*Information given*:

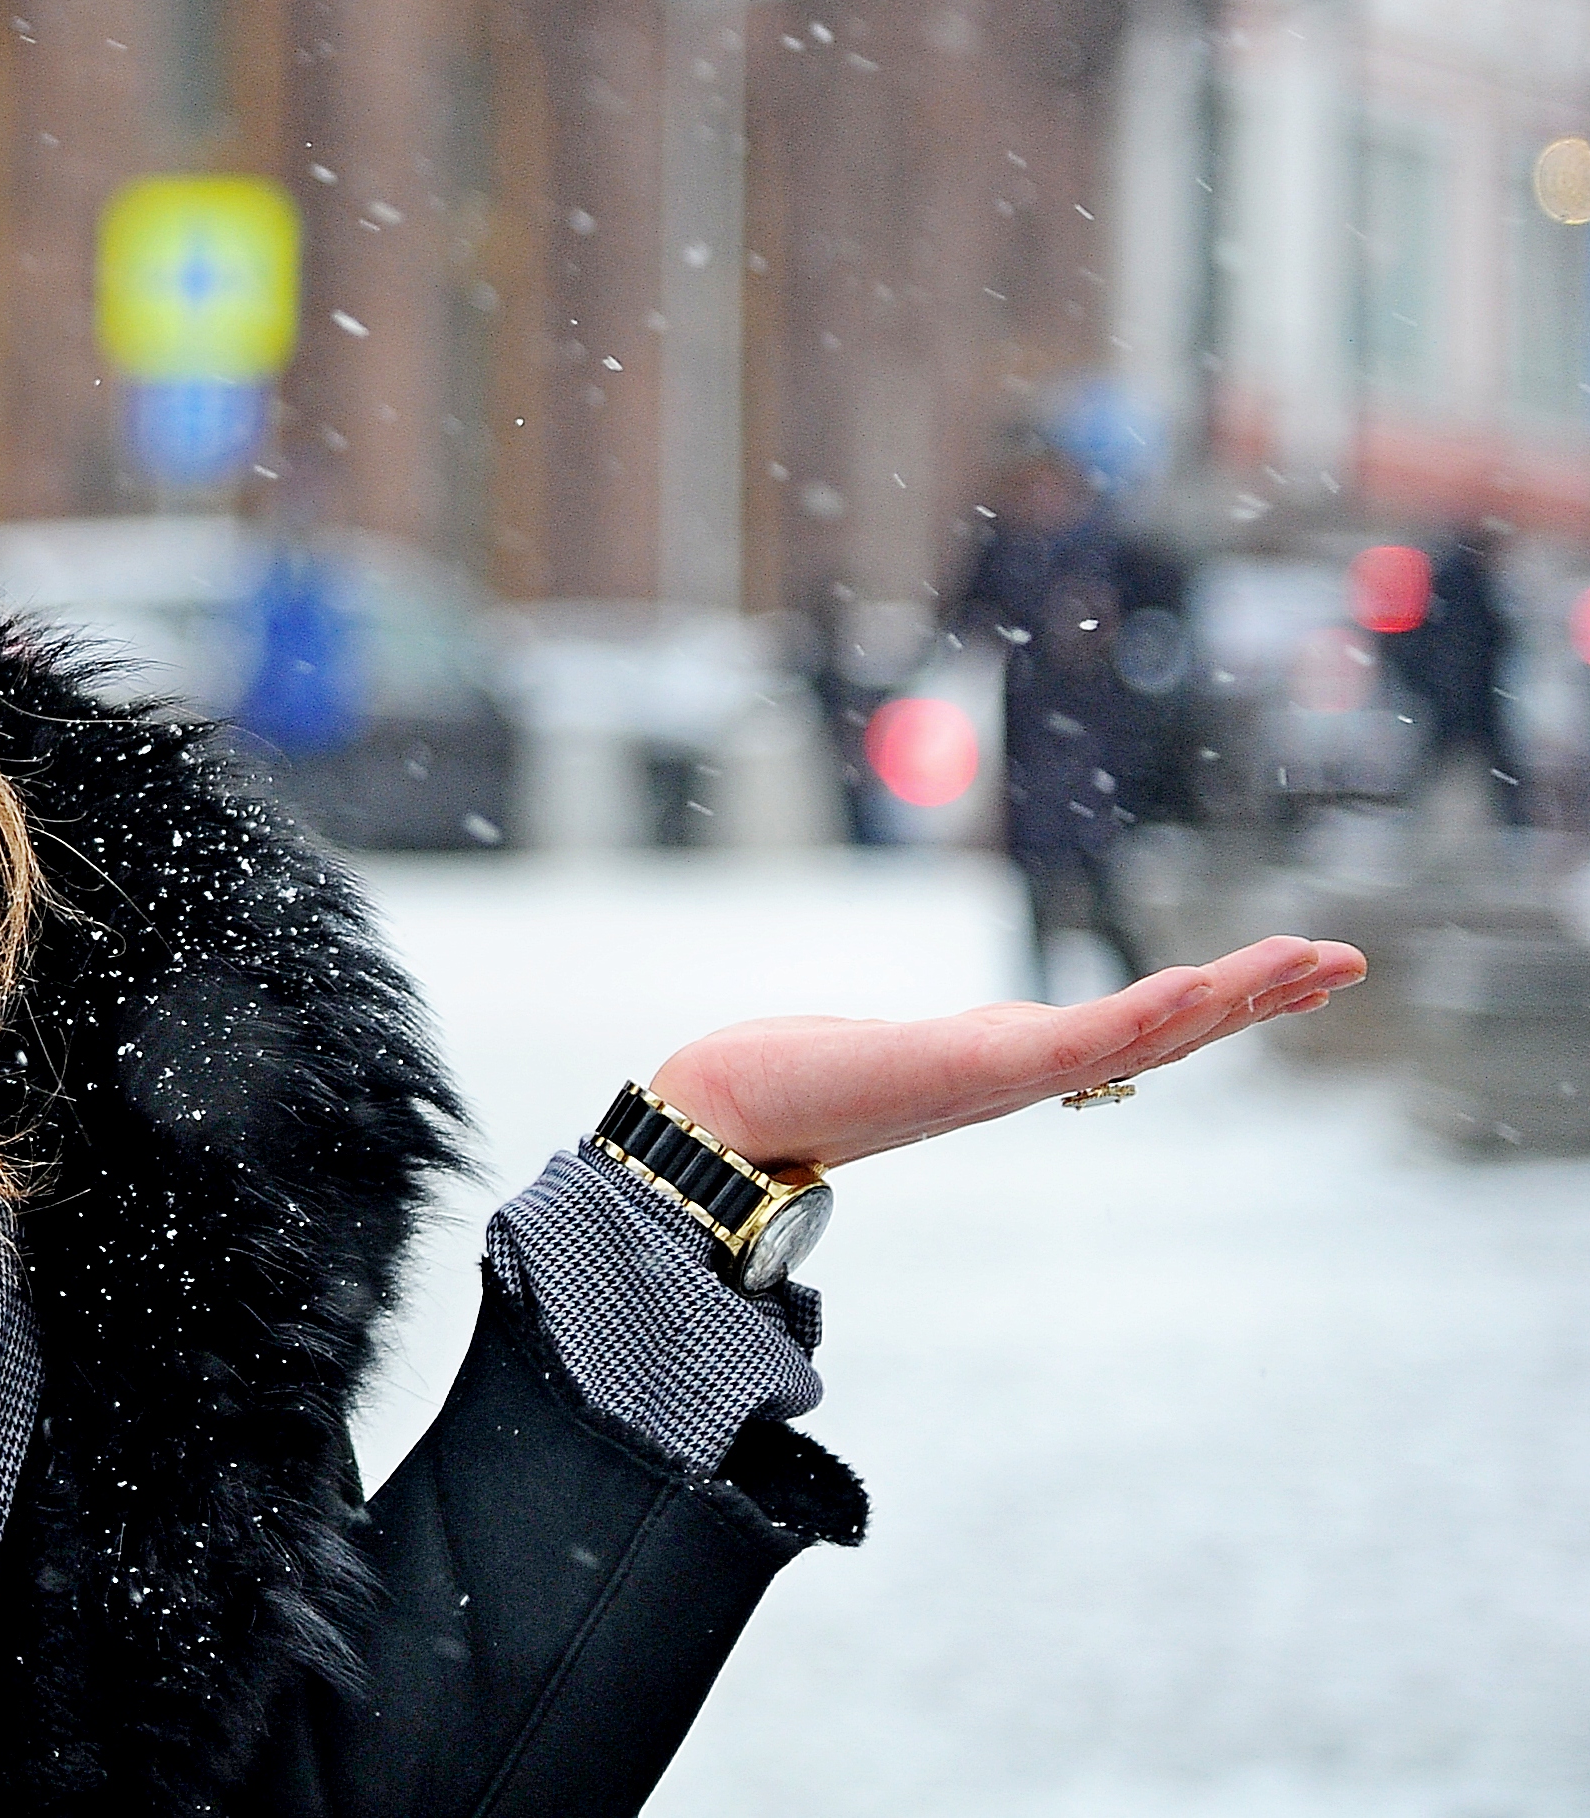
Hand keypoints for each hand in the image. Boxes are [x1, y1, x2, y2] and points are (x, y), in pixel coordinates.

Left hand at [645, 934, 1364, 1170]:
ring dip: (1232, 995)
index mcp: (1022, 1061)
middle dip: (1262, 995)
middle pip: (1171, 1030)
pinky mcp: (977, 1067)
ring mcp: (1011, 1075)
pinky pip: (1081, 1037)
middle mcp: (1031, 1073)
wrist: (731, 1120)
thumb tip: (983, 1050)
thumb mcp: (907, 1052)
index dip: (1226, 1000)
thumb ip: (957, 1053)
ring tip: (1307, 957)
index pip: (1145, 1026)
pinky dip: (1144, 1010)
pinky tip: (1197, 981)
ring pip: (1147, 1029)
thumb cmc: (800, 1084)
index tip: (1301, 970)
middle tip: (1348, 959)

*Work required*: Print out the whole listing word for word. Leave the pictures out.

*Response for this exercise*:
Hand keypoints for each hand in the image. Boxes are [x1, y1, x2, y2] and points are (x, y), in pixel coordinates.

Left hand at [645, 934, 1364, 1170]:
ring dip: (1232, 995)
index mcp: (1022, 1061)
middle dip: (1262, 995)
middle pip: (1171, 1030)
pinky mcp: (977, 1067)
ring mcp: (1011, 1075)
pinky pip: (1081, 1037)
middle mcp: (1031, 1073)
wrist: (731, 1120)
thumb tip: (983, 1050)
thumb mcp: (907, 1052)
index dip: (1226, 1000)
thumb ip: (957, 1053)
ring tip: (1307, 957)
index pip: (1145, 1026)
pinky dip: (1144, 1010)
pinky tip: (1197, 981)
ring pip: (1147, 1029)
thumb cmc: (800, 1084)
index tip: (1301, 970)
middle tip: (1348, 959)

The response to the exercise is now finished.